WORK INSTRUCTIONS = Count the lines below that contain the word "cached", and give only that number.

ENTRIES SUPPLIED =
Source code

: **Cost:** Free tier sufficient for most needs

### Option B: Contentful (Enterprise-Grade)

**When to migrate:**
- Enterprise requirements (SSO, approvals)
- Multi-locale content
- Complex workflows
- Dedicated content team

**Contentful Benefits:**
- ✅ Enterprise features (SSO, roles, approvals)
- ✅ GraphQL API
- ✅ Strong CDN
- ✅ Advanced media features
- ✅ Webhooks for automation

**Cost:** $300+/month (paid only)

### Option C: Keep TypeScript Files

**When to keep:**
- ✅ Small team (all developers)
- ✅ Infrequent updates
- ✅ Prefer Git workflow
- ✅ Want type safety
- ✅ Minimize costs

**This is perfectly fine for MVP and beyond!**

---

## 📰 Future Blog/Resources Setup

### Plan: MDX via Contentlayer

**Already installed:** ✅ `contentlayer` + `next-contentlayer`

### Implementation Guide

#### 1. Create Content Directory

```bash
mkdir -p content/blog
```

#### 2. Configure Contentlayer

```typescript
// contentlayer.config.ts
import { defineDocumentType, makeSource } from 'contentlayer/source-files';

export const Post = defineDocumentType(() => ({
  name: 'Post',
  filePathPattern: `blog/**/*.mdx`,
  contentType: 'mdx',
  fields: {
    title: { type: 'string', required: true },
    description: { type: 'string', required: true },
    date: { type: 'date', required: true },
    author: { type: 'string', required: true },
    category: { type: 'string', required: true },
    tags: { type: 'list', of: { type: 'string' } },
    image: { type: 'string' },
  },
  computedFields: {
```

...

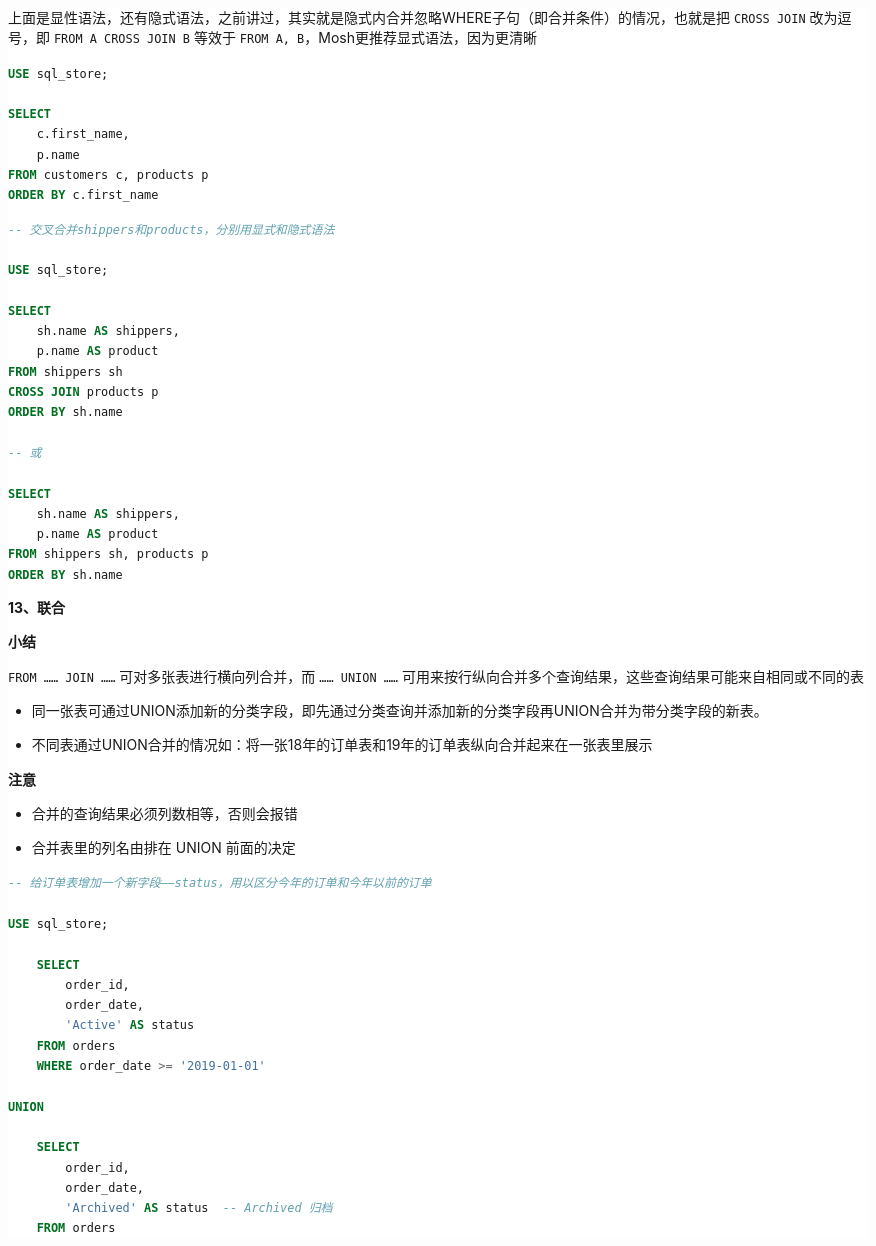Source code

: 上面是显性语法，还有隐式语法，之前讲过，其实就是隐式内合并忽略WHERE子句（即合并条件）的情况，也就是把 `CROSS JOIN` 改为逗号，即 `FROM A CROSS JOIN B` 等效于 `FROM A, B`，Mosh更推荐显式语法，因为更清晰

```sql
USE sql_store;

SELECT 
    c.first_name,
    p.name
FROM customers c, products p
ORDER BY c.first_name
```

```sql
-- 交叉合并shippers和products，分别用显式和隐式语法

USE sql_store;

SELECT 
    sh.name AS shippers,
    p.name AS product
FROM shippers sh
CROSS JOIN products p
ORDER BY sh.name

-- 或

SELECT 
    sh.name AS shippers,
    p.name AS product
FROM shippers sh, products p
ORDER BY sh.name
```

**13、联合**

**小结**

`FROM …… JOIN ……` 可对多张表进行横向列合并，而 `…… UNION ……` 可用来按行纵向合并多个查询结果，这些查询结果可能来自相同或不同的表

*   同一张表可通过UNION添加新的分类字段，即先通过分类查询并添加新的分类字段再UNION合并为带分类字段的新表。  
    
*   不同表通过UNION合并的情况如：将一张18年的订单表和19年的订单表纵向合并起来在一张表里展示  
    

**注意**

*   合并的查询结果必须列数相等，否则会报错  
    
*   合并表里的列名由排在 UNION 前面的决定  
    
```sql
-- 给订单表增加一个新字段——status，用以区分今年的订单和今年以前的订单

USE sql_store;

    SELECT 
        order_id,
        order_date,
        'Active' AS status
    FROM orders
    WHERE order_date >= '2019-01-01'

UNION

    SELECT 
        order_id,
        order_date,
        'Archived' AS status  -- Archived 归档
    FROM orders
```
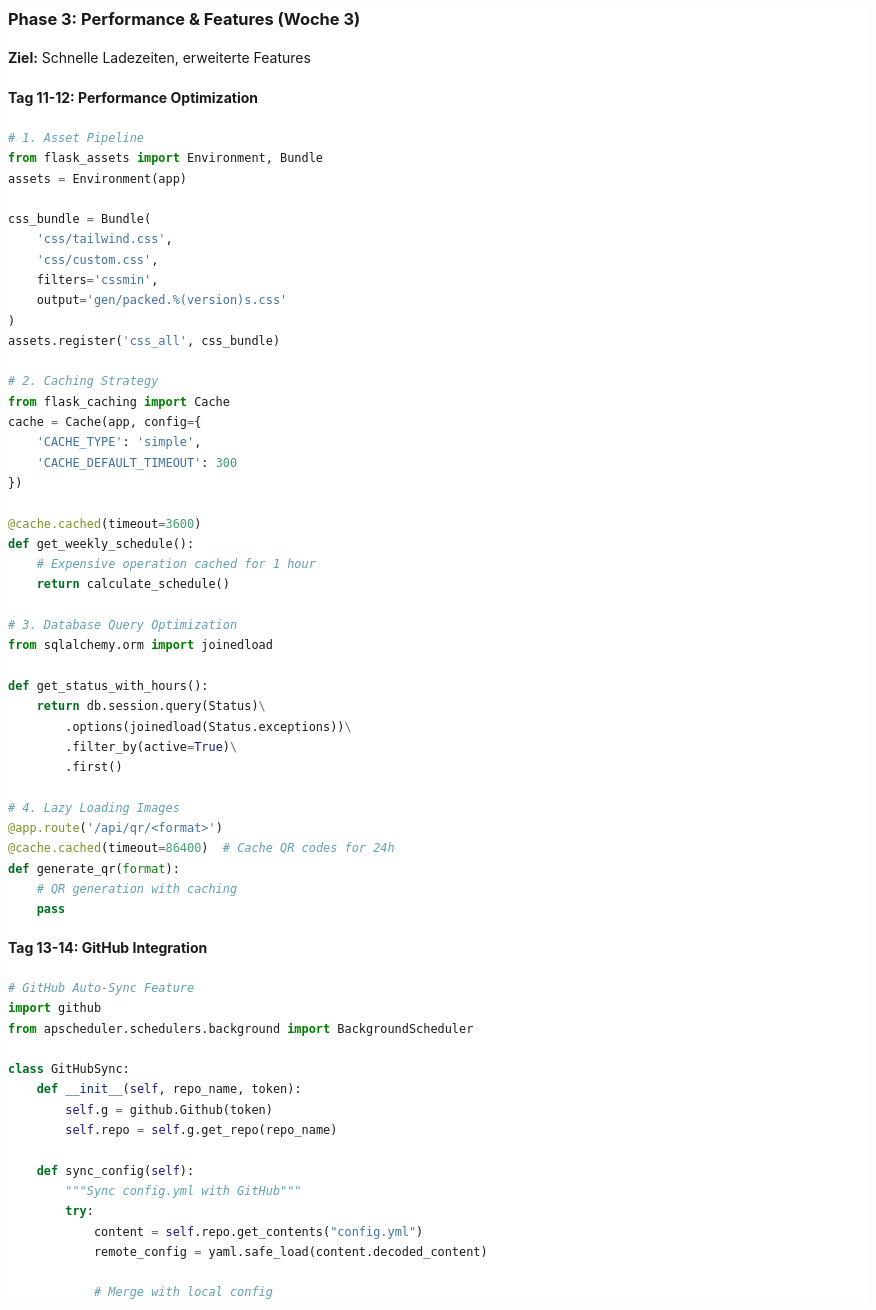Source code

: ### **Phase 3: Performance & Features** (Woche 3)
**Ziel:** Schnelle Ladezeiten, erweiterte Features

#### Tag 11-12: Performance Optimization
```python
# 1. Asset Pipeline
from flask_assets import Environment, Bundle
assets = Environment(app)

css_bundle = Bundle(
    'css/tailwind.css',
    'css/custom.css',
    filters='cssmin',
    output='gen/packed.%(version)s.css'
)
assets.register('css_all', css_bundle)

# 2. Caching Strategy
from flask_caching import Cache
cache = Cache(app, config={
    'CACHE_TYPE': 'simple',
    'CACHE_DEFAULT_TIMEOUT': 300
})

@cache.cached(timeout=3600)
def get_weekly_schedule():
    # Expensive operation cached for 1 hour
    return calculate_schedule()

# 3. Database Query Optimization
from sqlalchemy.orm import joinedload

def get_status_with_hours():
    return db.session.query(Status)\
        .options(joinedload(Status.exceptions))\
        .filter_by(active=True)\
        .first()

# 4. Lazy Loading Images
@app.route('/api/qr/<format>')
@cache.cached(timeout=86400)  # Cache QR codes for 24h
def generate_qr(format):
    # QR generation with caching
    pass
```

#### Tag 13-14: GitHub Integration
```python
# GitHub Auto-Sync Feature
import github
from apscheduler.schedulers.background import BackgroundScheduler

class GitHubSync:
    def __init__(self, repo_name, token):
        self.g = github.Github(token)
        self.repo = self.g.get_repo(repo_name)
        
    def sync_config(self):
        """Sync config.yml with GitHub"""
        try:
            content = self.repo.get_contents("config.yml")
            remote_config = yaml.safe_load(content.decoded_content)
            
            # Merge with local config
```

SOLUTION TO THE EXERCISE = 3